A large dataset examining what pollinators are relied on by 1,160 species of different flowering plant families has been examined to determine the long relationship insects have had with some of the earliest flowers.
By examining a state-of-the-art ‘evolutionary tree’, researchers believe that insects have pollinated angiosperms, or flowering plants, over most of the plant’s 140-million-year evolution.
The findings of the botanical science study were published in the journal New Phytologist on Tuesday.
Macquarie University PhD student Ruby E. Stephens was the lead author of the paper. She explained the evolutionary tree showed when certain plant families evolved, which helped to advance the understanding of plant history.
“This is a significant discovery, revealing a key aspect of the origin of almost all plants on Earth today,” Stephens said.
“By running different models, we can map backwards from what pollinates a plant in the present, to what might have pollinated the ancestor of that plant in the past.”
A total of 90% of today’s flowering plants are pollinated by insects and the colour, scent, and even sexual mimicry of these many flowers have evolved to attract insects.
However, a number of other flowers do not depend on insects and instead rely on vertebrate animals, wind or even water to transport pollen.
According to researchers, until this study it was not clear which form of flower pollination came first.
The authors further believe that the first flower was also likely to be insect-pollinated.

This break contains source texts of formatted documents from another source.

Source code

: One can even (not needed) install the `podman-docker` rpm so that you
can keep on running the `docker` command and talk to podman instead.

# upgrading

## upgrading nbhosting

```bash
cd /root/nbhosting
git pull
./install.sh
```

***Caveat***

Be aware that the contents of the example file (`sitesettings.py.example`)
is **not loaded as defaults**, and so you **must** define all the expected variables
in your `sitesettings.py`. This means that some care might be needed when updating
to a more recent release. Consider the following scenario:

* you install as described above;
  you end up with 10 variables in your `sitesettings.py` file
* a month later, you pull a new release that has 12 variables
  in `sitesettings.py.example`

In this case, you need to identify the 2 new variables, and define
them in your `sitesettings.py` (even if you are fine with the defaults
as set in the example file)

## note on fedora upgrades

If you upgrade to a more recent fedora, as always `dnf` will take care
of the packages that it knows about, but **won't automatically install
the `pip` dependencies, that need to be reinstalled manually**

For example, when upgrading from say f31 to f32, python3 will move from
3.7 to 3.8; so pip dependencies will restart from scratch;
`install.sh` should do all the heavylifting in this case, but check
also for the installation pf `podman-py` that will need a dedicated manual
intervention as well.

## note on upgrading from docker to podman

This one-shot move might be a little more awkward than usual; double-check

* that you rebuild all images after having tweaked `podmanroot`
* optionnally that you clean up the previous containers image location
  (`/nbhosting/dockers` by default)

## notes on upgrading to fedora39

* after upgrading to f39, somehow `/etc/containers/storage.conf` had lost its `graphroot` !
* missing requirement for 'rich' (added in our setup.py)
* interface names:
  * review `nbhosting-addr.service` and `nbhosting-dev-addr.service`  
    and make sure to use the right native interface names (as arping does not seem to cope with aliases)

“Plants are the lifeblood of our planet, and our study highlights the importance of insects to plant reproduction throughout Earth’s history,” Stephens said.
Dr Hervé Sauquet from the Botanic Gardens’ plant discovery and evolution team noted that in addition to insect pollinators, the research uncovered how other forms of pollination changed over time.

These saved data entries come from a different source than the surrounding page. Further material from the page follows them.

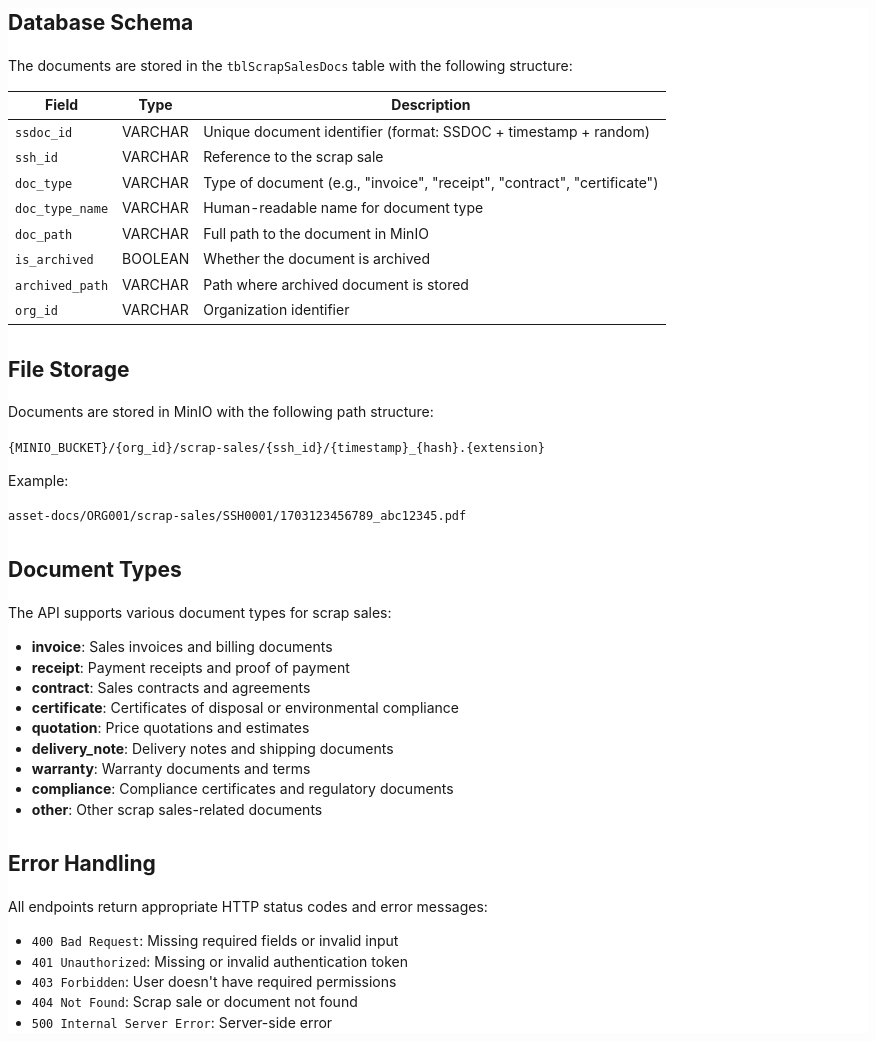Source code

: ## Database Schema

The documents are stored in the `tblScrapSalesDocs` table with the following structure:

| Field | Type | Description |
|-------|------|-------------|
| `ssdoc_id` | VARCHAR | Unique document identifier (format: SSDOC + timestamp + random) |
| `ssh_id` | VARCHAR | Reference to the scrap sale |
| `doc_type` | VARCHAR | Type of document (e.g., "invoice", "receipt", "contract", "certificate") |
| `doc_type_name` | VARCHAR | Human-readable name for document type |
| `doc_path` | VARCHAR | Full path to the document in MinIO |
| `is_archived` | BOOLEAN | Whether the document is archived |
| `archived_path` | VARCHAR | Path where archived document is stored |
| `org_id` | VARCHAR | Organization identifier |

## File Storage

Documents are stored in MinIO with the following path structure:
```
{MINIO_BUCKET}/{org_id}/scrap-sales/{ssh_id}/{timestamp}_{hash}.{extension}
```

Example:
```
asset-docs/ORG001/scrap-sales/SSH0001/1703123456789_abc12345.pdf
```

## Document Types

The API supports various document types for scrap sales:

- **invoice**: Sales invoices and billing documents
- **receipt**: Payment receipts and proof of payment
- **contract**: Sales contracts and agreements
- **certificate**: Certificates of disposal or environmental compliance
- **quotation**: Price quotations and estimates
- **delivery_note**: Delivery notes and shipping documents
- **warranty**: Warranty documents and terms
- **compliance**: Compliance certificates and regulatory documents
- **other**: Other scrap sales-related documents

## Error Handling

All endpoints return appropriate HTTP status codes and error messages:

- `400 Bad Request`: Missing required fields or invalid input
- `401 Unauthorized`: Missing or invalid authentication token
- `403 Forbidden`: User doesn't have required permissions
- `404 Not Found`: Scrap sale or document not found
- `500 Internal Server Error`: Server-side error
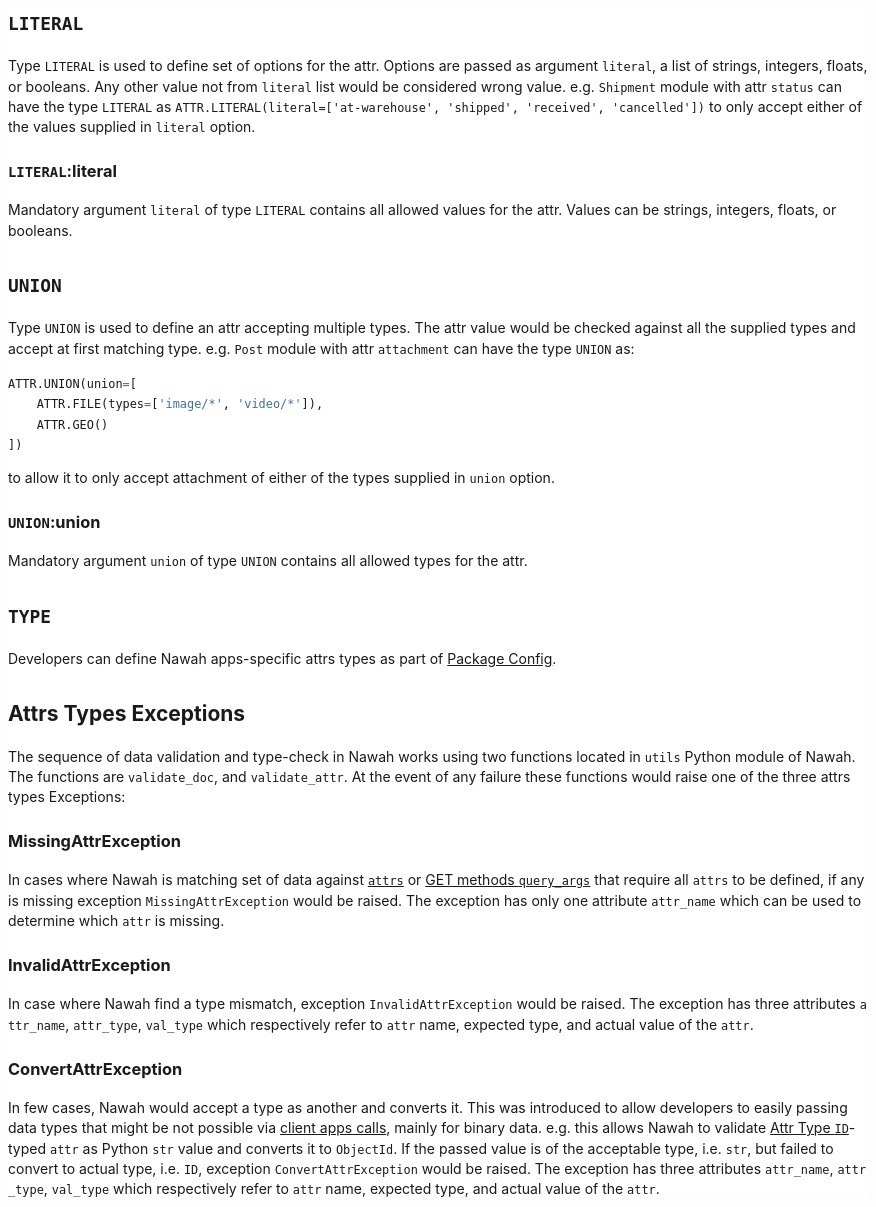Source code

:## `LITERAL`
Type `LITERAL` is used to define set of options for the attr. Options are passed as argument `literal`, a list of strings, integers, floats, or booleans. Any other value not from `literal` list would be considered wrong value. e.g. `Shipment` module with attr `status` can have the type `LITERAL` as `ATTR.LITERAL(literal=['at-warehouse', 'shipped', 'received', 'cancelled'])` to only accept either of the values supplied in `literal` option.

### `LITERAL`:literal
Mandatory argument `literal` of type `LITERAL` contains all allowed values for the attr. Values can be strings, integers, floats, or booleans.

## `UNION`
Type `UNION` is used to define an attr accepting multiple types. The attr value would be checked against all the supplied types and accept at first matching type. e.g. `Post` module with attr `attachment` can have the type `UNION` as:
```python
ATTR.UNION(union=[
	ATTR.FILE(types=['image/*', 'video/*']),
	ATTR.GEO()
])
```
to allow it to only accept attachment of either of the types supplied in `union` option.

### `UNION`:union
Mandatory argument `union` of type `UNION` contains all allowed types for the attr.

## `TYPE`
Developers can define Nawah apps-specific attrs types as part of [Package Config](/reference/package.md#config).

## Attrs Types Exceptions
The sequence of data validation and type-check in Nawah works using two functions located in `utils` Python module of Nawah. The functions are `validate_doc`, and `validate_attr`. At the event of any failure these functions would raise one of the three attrs types Exceptions:

### MissingAttrException
In cases where Nawah is matching set of data against [`attrs`](/reference/module.md#attrs) or [GET methods `query_args`](/reference/method.md#query_args) that require all `attrs` to be defined, if any is missing exception `MissingAttrException` would be raised. The exception has only one attribute `attr_name` which can be used to determine which `attr` is missing.

### InvalidAttrException
In case where Nawah find a type mismatch, exception `InvalidAttrException` would be raised. The exception has three attributes `attr_name`, `attr_type`, `val_type` which respectively refer to `attr` name, expected type, and actual value of the `attr`.

### ConvertAttrException
In few cases, Nawah would accept a type as another and converts it. This was introduced to allow developers to easily passing data types that might be not possible via [client apps calls](/under_hood/handling_calls.md), mainly for binary data. e.g. this allows Nawah to validate [Attr Type `ID`](#id)-typed `attr` as Python `str` value and converts it to `ObjectId`. If the passed value is of the acceptable type, i.e. `str`, but failed to convert to actual type, i.e. `ID`, exception `ConvertAttrException` would be raised. The exception has three attributes `attr_name`, `attr_type`, `val_type` which respectively refer to `attr` name, expected type, and actual value of the `attr`.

Wind pollination, for example, was more likely to evolve in open habitats towards the poles. Meanwhile, locations such as closed rainforests near the equator were where animal pollination was more likely to take place.

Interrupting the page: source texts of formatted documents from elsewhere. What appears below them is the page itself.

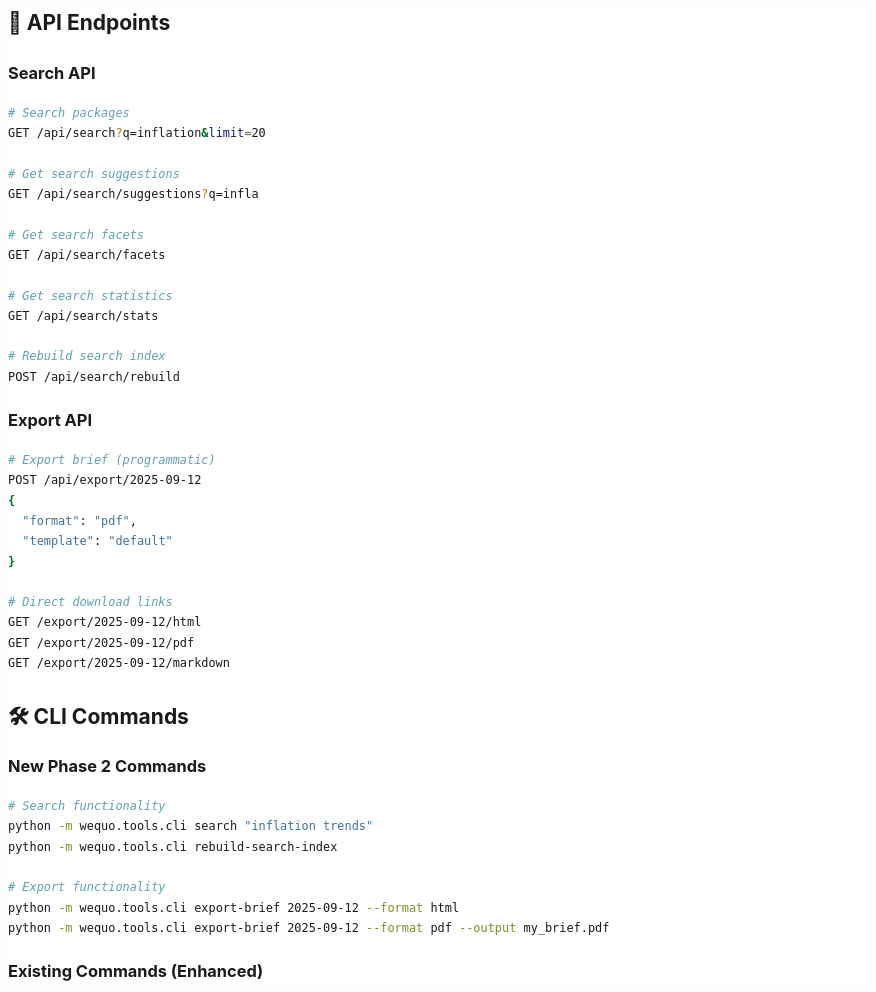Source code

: ## 🔧 API Endpoints

### Search API

```bash
# Search packages
GET /api/search?q=inflation&limit=20

# Get search suggestions
GET /api/search/suggestions?q=infla

# Get search facets
GET /api/search/facets

# Get search statistics
GET /api/search/stats

# Rebuild search index
POST /api/search/rebuild
```

### Export API

```bash
# Export brief (programmatic)
POST /api/export/2025-09-12
{
  "format": "pdf",
  "template": "default"
}

# Direct download links
GET /export/2025-09-12/html
GET /export/2025-09-12/pdf
GET /export/2025-09-12/markdown
```

## 🛠️ CLI Commands

### New Phase 2 Commands

```bash
# Search functionality
python -m wequo.tools.cli search "inflation trends"
python -m wequo.tools.cli rebuild-search-index

# Export functionality
python -m wequo.tools.cli export-brief 2025-09-12 --format html
python -m wequo.tools.cli export-brief 2025-09-12 --format pdf --output my_brief.pdf
```

### Existing Commands (Enhanced)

“Pollination from vertebrate animals like birds, bats, small mammals, even lizards, has evolved and reverted numerous times throughout history,” Sauquet said.
“Wind pollination has also evolved many times, but it is harder to reverse — once plants go pollination by wind, they rarely go back.”
Washington University biology expert Professor Susanne Renner said the findings confirmed insects pollinated angiosperms for most of this plant lineage’s history.
“This underscores the need for the conservation of insects — their role as pollinators is essential for the continued existence of plants,” she said.